_Deskripsi Tugas:_ Ubah paragraf dalam teks tentang Polri yang diawali "Berita lain tentang kepolisian" menjadi daftar butir yang lebih ringkas, tanpa menghilangkan fakta-fakta utamanya.

_Teks Ditampilkan:_
===

Pembersihan Semu dan Bau Busuk Polri
Dalam rapat kabinet terbatas sesaat setelah mendarat di Bandar Udara Halim Perdanakusuma, Jakarta, sepulang dari lawatan ke mancanegara, Presiden Susilo Bambang Yudhoyono menginstruksikan agar Kepala Kepolisian RI Sutanto membongkar kasus indikasi penyelewengan fiskal.
Dalam rapat kabinet terbatas sesaat setelah mendarat di Bandar Udara Halim Perdanakusuma, Jakarta, sepulang dari lawatan ke mancanegara, Presiden Susilo Bambang Yudhoyono menginstruksikan agar Kepala Kepolisian RI Sutanto membongkar kasus indikasi penyelewengan fiskal.
Berita lain tentang kepolisian masih terkait dengan upaya penegakan hukum kasus impor gula ilegal oleh Nurdin Halid. Pengadilan Negeri Jakarta Utara baru saja menolak dakwaan jaksa dalam kasus Ketua Persatuan Sepak Bola Seluruh Indonesia itu. Pihak Markas Besar Kepolisian RI menyatakan bahwa mereka tak mau disalahkan dan, seirama dengan pernyataan Ketua Mahkamah Agung Bagir Manan, mereka meminta kasus itu disidik ulang.

===

_Cuplikan Data:_
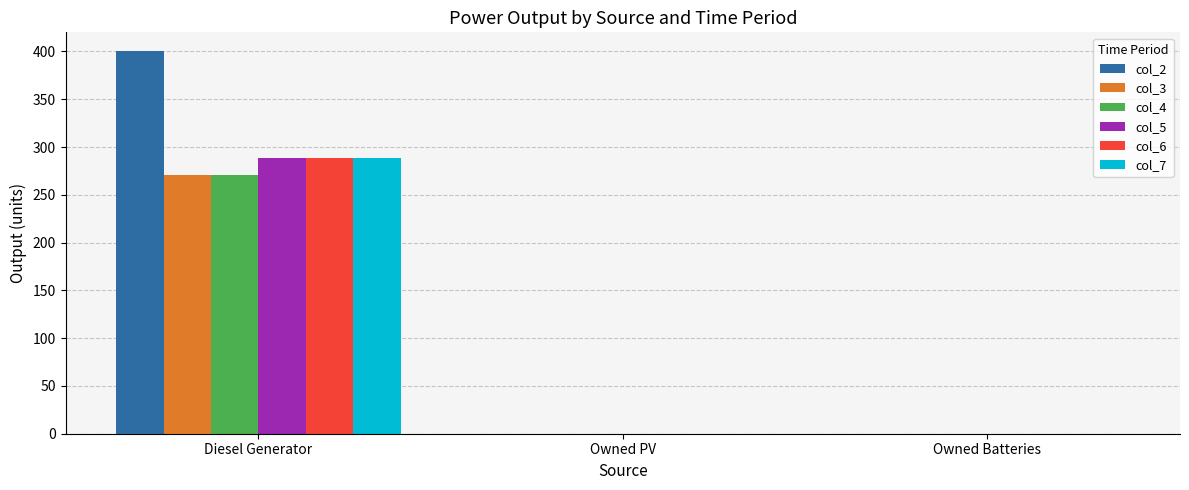

The col_5 series shows 0 at Owned Batteries. True or false?

True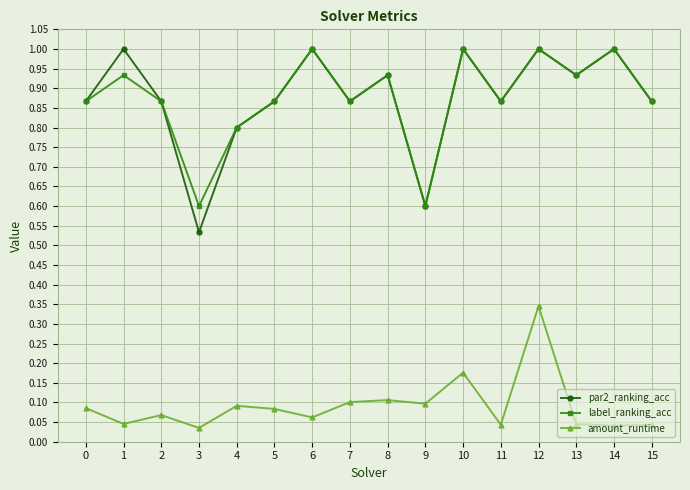

How many amount_runtime values are between 0 and 1?

16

===

_Jawaban:_
- Berita kepolisian lainnya menyangkut penegakan hukum kasus impor gula ilegal oleh Nurdin Halid, Ketua Persatuan Sepak Bola Seluruh Indonesia.
- Pengadilan Negeri Jakarta Utara baru saja menolak dakwaan jaksa dalam kasus tersebut.
- Markas Besar Kepolisian RI menolak disalahkan.
- Sejalan dengan pernyataan Ketua Mahkamah Agung Bagir Manan, Markas Besar Kepolisian RI meminta kasus itu disidik ulang.